If you want to swap models, edit MODEL in src/config.ts. Smaller cheaper models like Haiku are great for quick iteration; Opus is the smartest (and slowest and priciest).
A natural next step I haven't taken yet is streaming: currently we wait for the full response before rendering. The SDK supports streaming; you'd replace messages.create with the streaming variant and render text as it arrives.
A Safety Checklist
Before pointing a tool-using agent at real code, make sure:
- Your API key lives in
.env.localand.env*.localis in.gitignore. - Filesystem tools resolve paths through
safeResolve(or an equivalent). Never pass model-supplied paths straight tofs. - Write tools have a size cap.
- Shell tools have a timeout and an output cap.
- You understand that
bashhas no command allowlist in this project. It can rungit, it can also runrm -rfon anything inside the sandbox. Only point it at projects where that's OK, or add an allowlist or confirmation prompt before enabling it on important repos.
Closing Thoughts
Building this project changed how I think about AI agents. What used to feel like magic turned out to be a surprisingly short feedback loop: the model emits a structured request, my code runs a function, the model sees the result, and the dance continues until it's done. That’s the special sauce. Just a well-designed API, some careful plumbing, and a lot of thought about what happens when things go wrong.
If you've been using Claude Code (or any other agent) and wondering how it works, I'd genuinely encourage you to build your own tiny version. The whole codebase is on GitHub if you want to fork it and extend it with your own tools.
Once you see the loop from the inside, you start imagining all sorts of agents you could build. Internal company tools, domain-specific assistants, automation for that one annoying workflow you've been putting off for months. The pattern generalises.
And honestly, that's the most rewarding part of this kind of project: the moment something stops feeling like magic and starts feeling like something you could build yourself.
Further reading
- Anthropic Tool Use docs
- Messages API reference
- The source repository. Every file is small on purpose; reading them straight through is the fastest way to cement the concepts above.
Thanks for reading, and see you next time! 👋
Key Takeaways
AI agents are less mysterious once you build one yourself. At the core, they are a loop between the model, your program, and the tools your program exposes.
LLMs do not actually run code or access files by themselves. They emit structured tool requests, and your harness decides how to execute them.
The agent loop is the heart of the whole system. The model asks for a tool, the program runs it, the result goes back to the model, and the process repeats until the task is done.
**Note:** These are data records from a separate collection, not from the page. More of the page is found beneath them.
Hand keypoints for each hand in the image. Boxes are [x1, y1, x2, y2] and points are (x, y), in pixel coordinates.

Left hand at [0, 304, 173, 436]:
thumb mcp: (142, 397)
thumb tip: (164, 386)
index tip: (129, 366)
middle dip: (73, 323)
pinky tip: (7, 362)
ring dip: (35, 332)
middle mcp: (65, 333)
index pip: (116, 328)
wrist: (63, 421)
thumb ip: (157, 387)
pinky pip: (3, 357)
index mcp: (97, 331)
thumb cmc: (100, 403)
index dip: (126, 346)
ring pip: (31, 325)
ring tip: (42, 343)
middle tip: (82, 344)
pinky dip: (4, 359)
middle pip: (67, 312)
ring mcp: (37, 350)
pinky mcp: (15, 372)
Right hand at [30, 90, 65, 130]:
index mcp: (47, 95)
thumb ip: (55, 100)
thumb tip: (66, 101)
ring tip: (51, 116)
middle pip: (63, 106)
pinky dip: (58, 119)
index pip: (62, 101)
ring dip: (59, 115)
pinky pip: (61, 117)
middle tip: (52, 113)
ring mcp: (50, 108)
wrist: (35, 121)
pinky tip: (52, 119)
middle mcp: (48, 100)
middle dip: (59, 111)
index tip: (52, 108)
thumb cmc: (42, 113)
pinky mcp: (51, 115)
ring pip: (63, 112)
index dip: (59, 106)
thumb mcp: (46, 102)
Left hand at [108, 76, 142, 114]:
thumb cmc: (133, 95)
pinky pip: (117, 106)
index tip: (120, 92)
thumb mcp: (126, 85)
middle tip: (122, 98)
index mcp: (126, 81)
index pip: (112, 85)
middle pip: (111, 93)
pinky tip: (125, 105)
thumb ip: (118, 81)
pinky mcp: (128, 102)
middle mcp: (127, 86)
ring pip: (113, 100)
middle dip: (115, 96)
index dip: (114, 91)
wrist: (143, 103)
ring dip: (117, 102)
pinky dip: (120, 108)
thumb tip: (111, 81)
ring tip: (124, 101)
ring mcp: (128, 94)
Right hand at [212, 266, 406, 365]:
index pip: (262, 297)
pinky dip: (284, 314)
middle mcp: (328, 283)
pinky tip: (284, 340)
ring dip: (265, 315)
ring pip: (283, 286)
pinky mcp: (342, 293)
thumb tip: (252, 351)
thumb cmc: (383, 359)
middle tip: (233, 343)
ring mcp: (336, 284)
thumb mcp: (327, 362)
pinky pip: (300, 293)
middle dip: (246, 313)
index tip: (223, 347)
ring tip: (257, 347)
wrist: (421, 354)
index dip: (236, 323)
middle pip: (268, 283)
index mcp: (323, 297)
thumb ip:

A useful LLM harness does not require a huge amount of code. With a small REPL, a few tools, and the Anthropic SDK, you can build a working mini Claude Code style agent.
Tool design matters a lot. Clear names, good descriptions, useful schemas, structured outputs, and graceful errors make the model much more effective.
Safety guardrails are essential when tools touch the filesystem or shell. Path sandboxing, file size limits, command timeouts, and output caps help reduce the blast radius when the model does something unexpected.
Parallel tool execution can make agents much more efficient. When the model requests multiple independent tool calls, running them concurrently can reduce latency without complicating the user experience.
Building your own harness opens the door to custom agents. Once you understand the pattern, you can create agents for internal APIs, niche workflows, proprietary data, project automation, or anything a general tool would never support.